** TASK BRIEF **
Omit the pictures and reproduce the rest of the listing exactly.

Start of EXTRACTED DATA

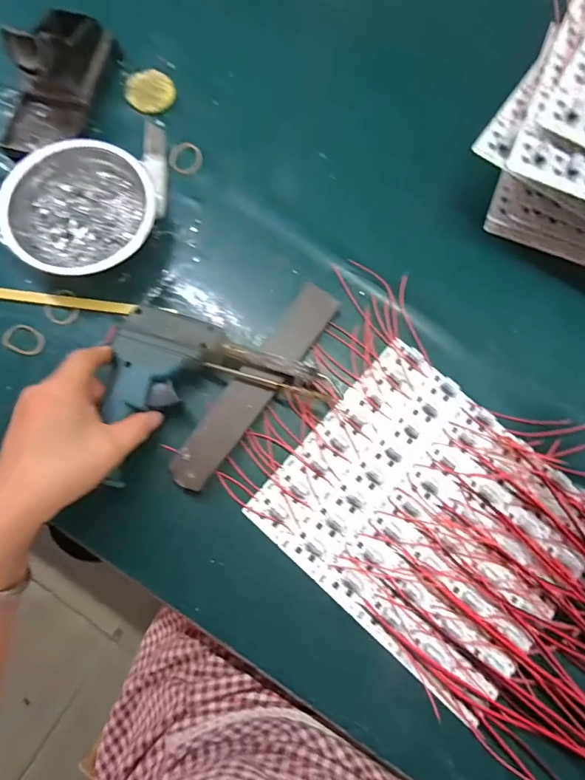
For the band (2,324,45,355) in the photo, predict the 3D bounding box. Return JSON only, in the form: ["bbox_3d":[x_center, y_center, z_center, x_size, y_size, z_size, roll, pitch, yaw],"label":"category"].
[{"bbox_3d":[-0.236,-0.044,0.384,0.035,0.005,0.026,22,71,0],"label":"band"}]

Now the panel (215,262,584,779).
[{"bbox_3d":[0.193,0.156,0.349,0.506,0.019,0.227,43,79,6],"label":"panel"}]

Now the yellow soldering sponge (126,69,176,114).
[{"bbox_3d":[-0.142,-0.299,0.437,0.047,0.008,0.047,-31,81,-9],"label":"yellow soldering sponge"}]

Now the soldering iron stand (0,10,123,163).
[{"bbox_3d":[-0.225,-0.292,0.405,0.070,0.062,0.153,19,79,3],"label":"soldering iron stand"}]

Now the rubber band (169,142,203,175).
[{"bbox_3d":[-0.103,-0.225,0.424,0.031,0.004,0.036,6,78,-2],"label":"rubber band"}]

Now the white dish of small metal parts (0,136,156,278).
[{"bbox_3d":[-0.183,-0.154,0.388,0.123,0.043,0.125,1,78,-3],"label":"white dish of small metal parts"}]

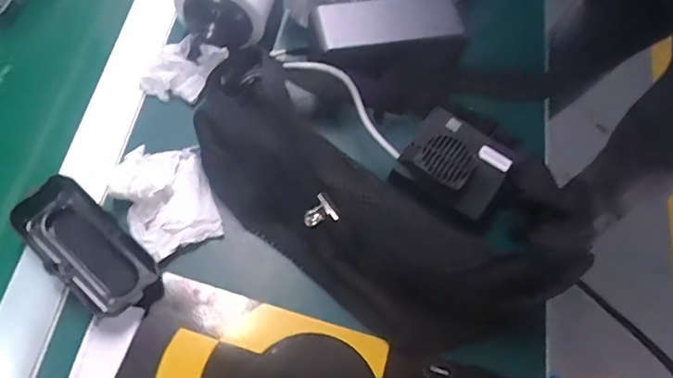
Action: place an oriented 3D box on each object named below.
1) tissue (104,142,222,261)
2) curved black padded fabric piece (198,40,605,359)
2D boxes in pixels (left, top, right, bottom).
[{"bbox_3d":[-0.125,0.003,0.380,0.062,0.029,0.080,-17,68,-15],"label":"tissue"},{"bbox_3d":[0.015,0.010,0.370,0.291,0.085,0.114,33,65,8],"label":"curved black padded fabric piece"}]

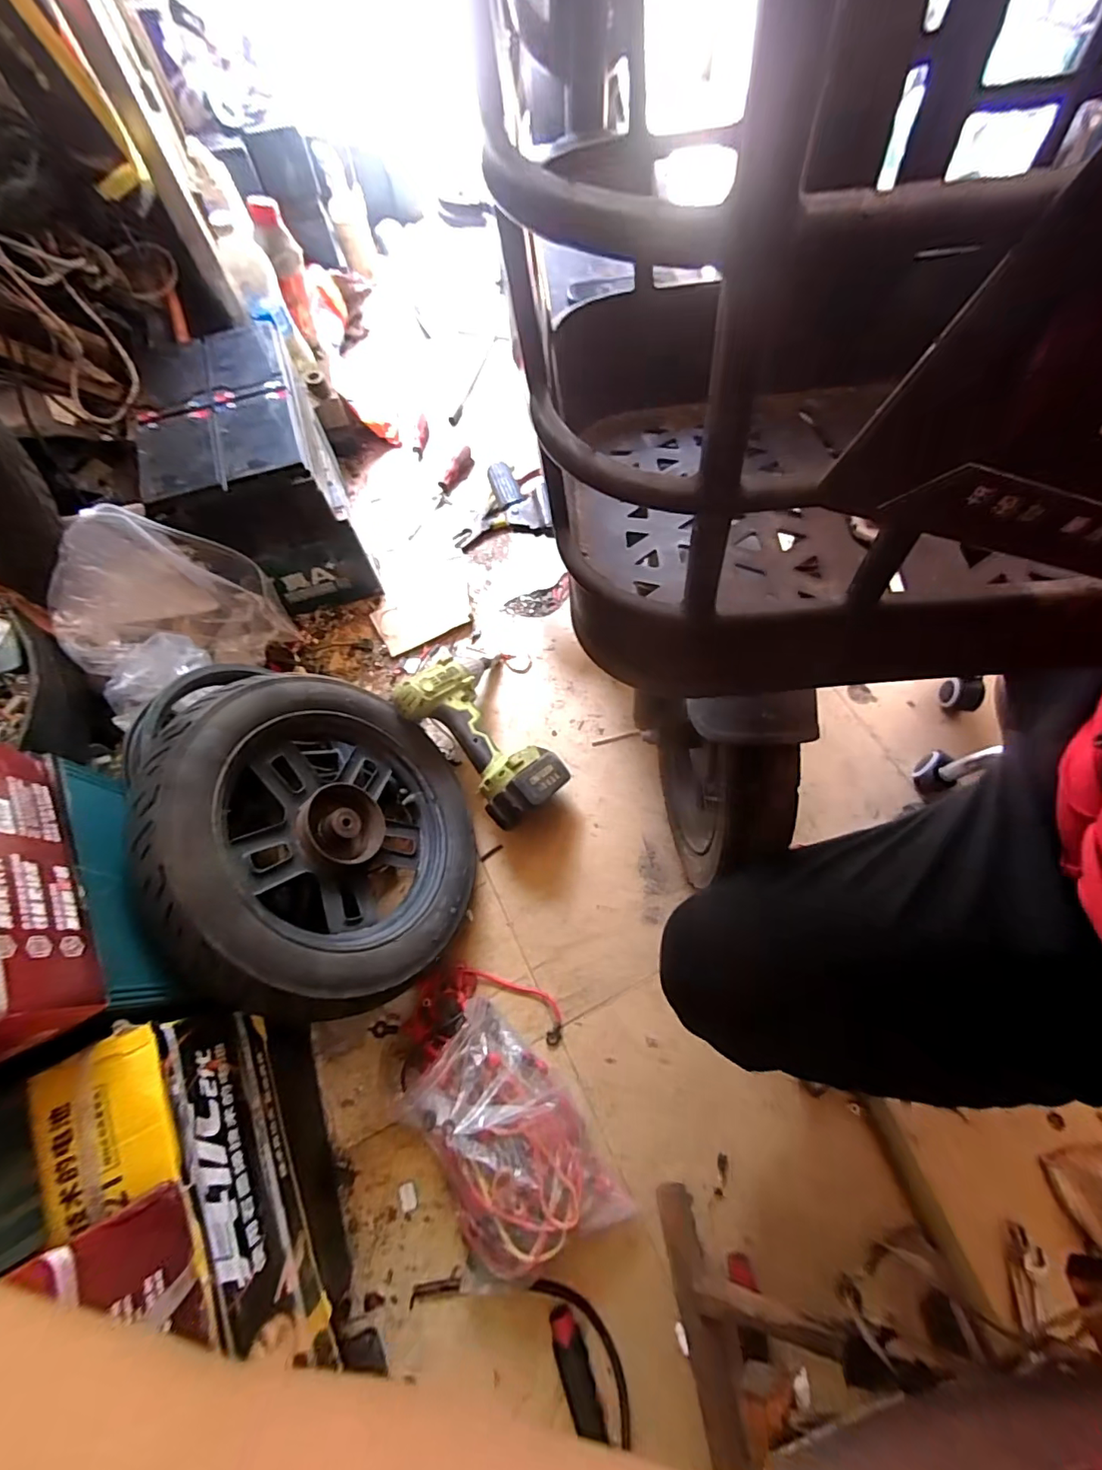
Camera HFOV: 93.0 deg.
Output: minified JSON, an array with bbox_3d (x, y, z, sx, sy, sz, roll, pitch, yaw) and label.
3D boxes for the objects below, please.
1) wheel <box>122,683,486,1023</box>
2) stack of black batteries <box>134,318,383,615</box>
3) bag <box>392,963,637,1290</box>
[{"bbox_3d":[-0.245,0.102,0.582,0.085,0.367,0.366,-30,64,31],"label":"wheel"},{"bbox_3d":[-0.440,-0.387,0.804,0.211,0.263,0.337,-22,69,-8],"label":"stack of black batteries"},{"bbox_3d":[-0.059,0.394,0.564,0.179,0.099,0.287,-22,69,-8],"label":"bag"}]

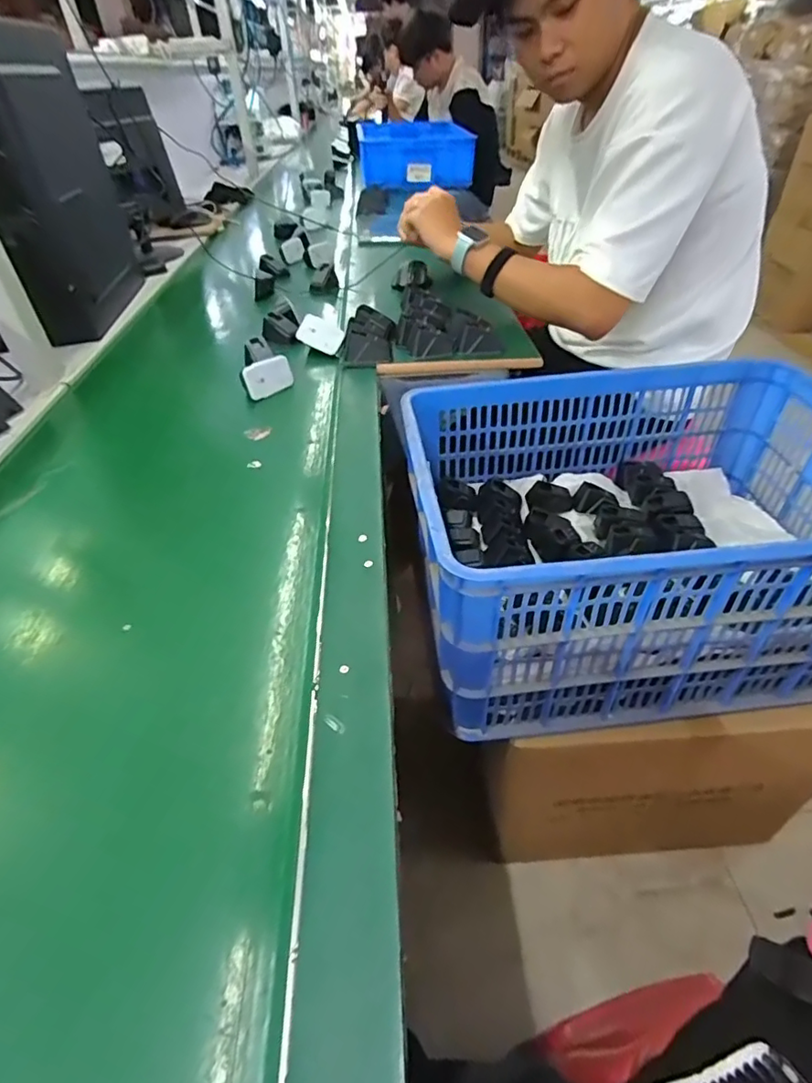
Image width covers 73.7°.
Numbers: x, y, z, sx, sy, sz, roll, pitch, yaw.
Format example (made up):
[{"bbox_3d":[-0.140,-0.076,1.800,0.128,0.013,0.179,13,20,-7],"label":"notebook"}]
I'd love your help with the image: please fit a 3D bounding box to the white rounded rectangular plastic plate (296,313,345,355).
[{"bbox_3d":[-0.132,-0.319,0.838,0.070,0.044,0.011,26,16,-4],"label":"white rounded rectangular plastic plate"}]

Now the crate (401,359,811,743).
[{"bbox_3d":[0.306,-0.012,0.759,0.571,0.301,0.413,-6,41,-2],"label":"crate"}]

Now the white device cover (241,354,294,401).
[{"bbox_3d":[-0.190,-0.227,0.746,0.068,0.046,0.008,-30,27,-23],"label":"white device cover"}]

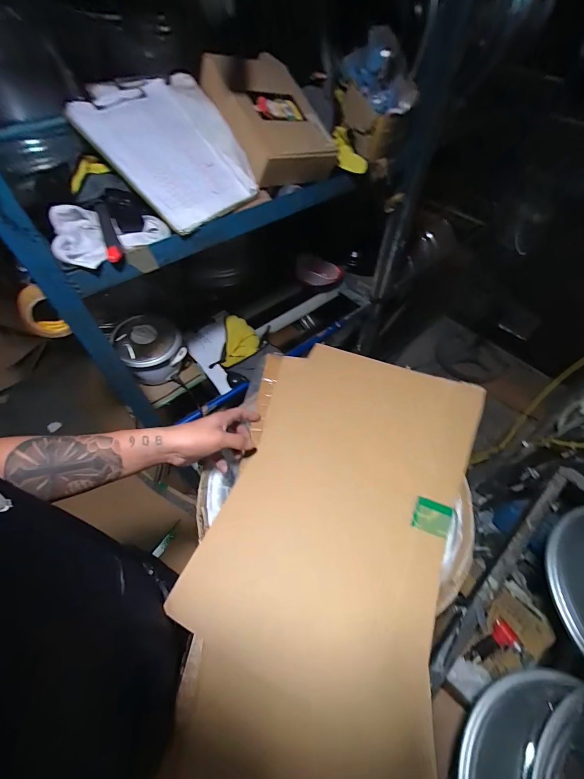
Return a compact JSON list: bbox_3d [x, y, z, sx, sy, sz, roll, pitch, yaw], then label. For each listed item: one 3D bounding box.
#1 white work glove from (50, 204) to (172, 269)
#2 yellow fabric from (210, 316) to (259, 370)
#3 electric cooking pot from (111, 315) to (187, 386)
[{"bbox_3d":[-0.323,-0.283,0.563,0.189,0.053,0.132,-27,59,-19],"label":"white work glove"},{"bbox_3d":[-0.191,-0.171,1.119,0.130,0.103,0.188,19,57,12],"label":"yellow fabric"},{"bbox_3d":[-0.442,-0.125,1.007,0.184,0.191,0.178,0,55,-1],"label":"electric cooking pot"}]

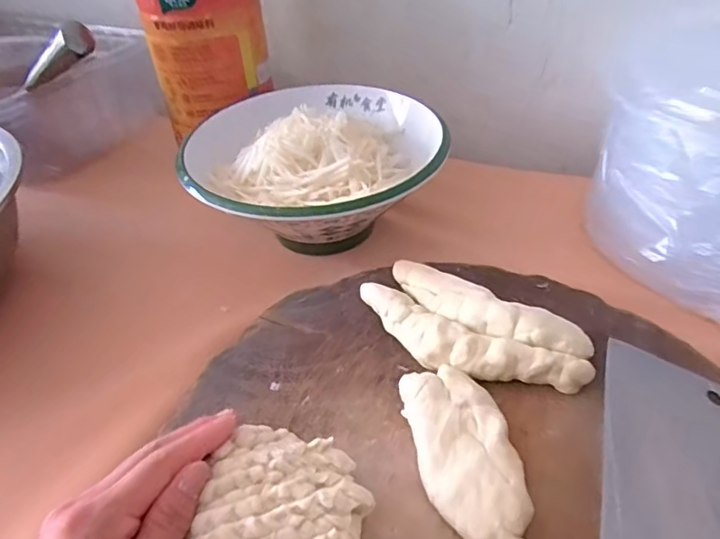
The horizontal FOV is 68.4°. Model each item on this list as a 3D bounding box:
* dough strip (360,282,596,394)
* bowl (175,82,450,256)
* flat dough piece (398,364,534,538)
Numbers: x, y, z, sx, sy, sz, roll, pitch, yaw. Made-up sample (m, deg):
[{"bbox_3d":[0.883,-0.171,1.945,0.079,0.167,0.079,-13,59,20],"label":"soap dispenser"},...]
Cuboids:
[{"bbox_3d":[0.062,0.048,0.341,0.158,0.026,0.042,20,47,25],"label":"dough strip"},{"bbox_3d":[-0.036,-0.085,0.497,0.208,0.104,0.212,-3,41,2],"label":"bowl"},{"bbox_3d":[0.057,0.101,0.286,0.051,0.021,0.111,-10,41,-6],"label":"flat dough piece"}]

End of EXTRACTED DATA

** EXERCISE RESULT **
For the band (2,324,45,355) in the photo, predict the 3D bounding box. Return JSON only, in the form: ["bbox_3d":[x_center, y_center, z_center, x_size, y_size, z_size, roll, pitch, yaw],"label":"category"].
[{"bbox_3d":[-0.236,-0.044,0.384,0.035,0.005,0.026,22,71,0],"label":"band"}]

Now the panel (215,262,584,779).
[{"bbox_3d":[0.193,0.156,0.349,0.506,0.019,0.227,43,79,6],"label":"panel"}]

Now the yellow soldering sponge (126,69,176,114).
[{"bbox_3d":[-0.142,-0.299,0.437,0.047,0.008,0.047,-31,81,-9],"label":"yellow soldering sponge"}]

Now the soldering iron stand (0,10,123,163).
[{"bbox_3d":[-0.225,-0.292,0.405,0.070,0.062,0.153,19,79,3],"label":"soldering iron stand"}]

Now the rubber band (169,142,203,175).
[{"bbox_3d":[-0.103,-0.225,0.424,0.031,0.004,0.036,6,78,-2],"label":"rubber band"}]

Now the white dish of small metal parts (0,136,156,278).
[{"bbox_3d":[-0.183,-0.154,0.388,0.123,0.043,0.125,1,78,-3],"label":"white dish of small metal parts"}]

Action: place an oriented 3D box on each object named below.
1) tissue (104,142,222,261)
2) curved black padded fabric piece (198,40,605,359)
2D boxes in pixels (left, top, right, bottom).
[{"bbox_3d":[-0.125,0.003,0.380,0.062,0.029,0.080,-17,68,-15],"label":"tissue"},{"bbox_3d":[0.015,0.010,0.370,0.291,0.085,0.114,33,65,8],"label":"curved black padded fabric piece"}]

Camera HFOV: 93.0 deg.
Output: minified JSON, an array with bbox_3d (x, y, z, sx, sy, sz, roll, pitch, yaw) and label.
3D boxes for the objects below, please.
1) wheel <box>122,683,486,1023</box>
2) stack of black batteries <box>134,318,383,615</box>
3) bag <box>392,963,637,1290</box>
[{"bbox_3d":[-0.245,0.102,0.582,0.085,0.367,0.366,-30,64,31],"label":"wheel"},{"bbox_3d":[-0.440,-0.387,0.804,0.211,0.263,0.337,-22,69,-8],"label":"stack of black batteries"},{"bbox_3d":[-0.059,0.394,0.564,0.179,0.099,0.287,-22,69,-8],"label":"bag"}]

Image width covers 73.7°.
Numbers: x, y, z, sx, sy, sz, roll, pitch, yaw.
Format example (made up):
[{"bbox_3d":[-0.140,-0.076,1.800,0.128,0.013,0.179,13,20,-7],"label":"notebook"}]
I'd love your help with the image: please fit a 3D bounding box to the white rounded rectangular plastic plate (296,313,345,355).
[{"bbox_3d":[-0.132,-0.319,0.838,0.070,0.044,0.011,26,16,-4],"label":"white rounded rectangular plastic plate"}]

Now the crate (401,359,811,743).
[{"bbox_3d":[0.306,-0.012,0.759,0.571,0.301,0.413,-6,41,-2],"label":"crate"}]

Now the white device cover (241,354,294,401).
[{"bbox_3d":[-0.190,-0.227,0.746,0.068,0.046,0.008,-30,27,-23],"label":"white device cover"}]

Return a compact JSON list: bbox_3d [x, y, z, sx, sy, sz, roll, pitch, yaw], then label. For each listed item: one 3D bounding box.
#1 white work glove from (50, 204) to (172, 269)
#2 yellow fabric from (210, 316) to (259, 370)
#3 electric cooking pot from (111, 315) to (187, 386)
[{"bbox_3d":[-0.323,-0.283,0.563,0.189,0.053,0.132,-27,59,-19],"label":"white work glove"},{"bbox_3d":[-0.191,-0.171,1.119,0.130,0.103,0.188,19,57,12],"label":"yellow fabric"},{"bbox_3d":[-0.442,-0.125,1.007,0.184,0.191,0.178,0,55,-1],"label":"electric cooking pot"}]

The horizontal FOV is 68.4°. Model each item on this list as a 3D bounding box:
* dough strip (360,282,596,394)
* bowl (175,82,450,256)
* flat dough piece (398,364,534,538)
Numbers: x, y, z, sx, sy, sz, roll, pitch, yaw. Made-up sample (m, deg):
[{"bbox_3d":[0.883,-0.171,1.945,0.079,0.167,0.079,-13,59,20],"label":"soap dispenser"},...]
Cuboids:
[{"bbox_3d":[0.062,0.048,0.341,0.158,0.026,0.042,20,47,25],"label":"dough strip"},{"bbox_3d":[-0.036,-0.085,0.497,0.208,0.104,0.212,-3,41,2],"label":"bowl"},{"bbox_3d":[0.057,0.101,0.286,0.051,0.021,0.111,-10,41,-6],"label":"flat dough piece"}]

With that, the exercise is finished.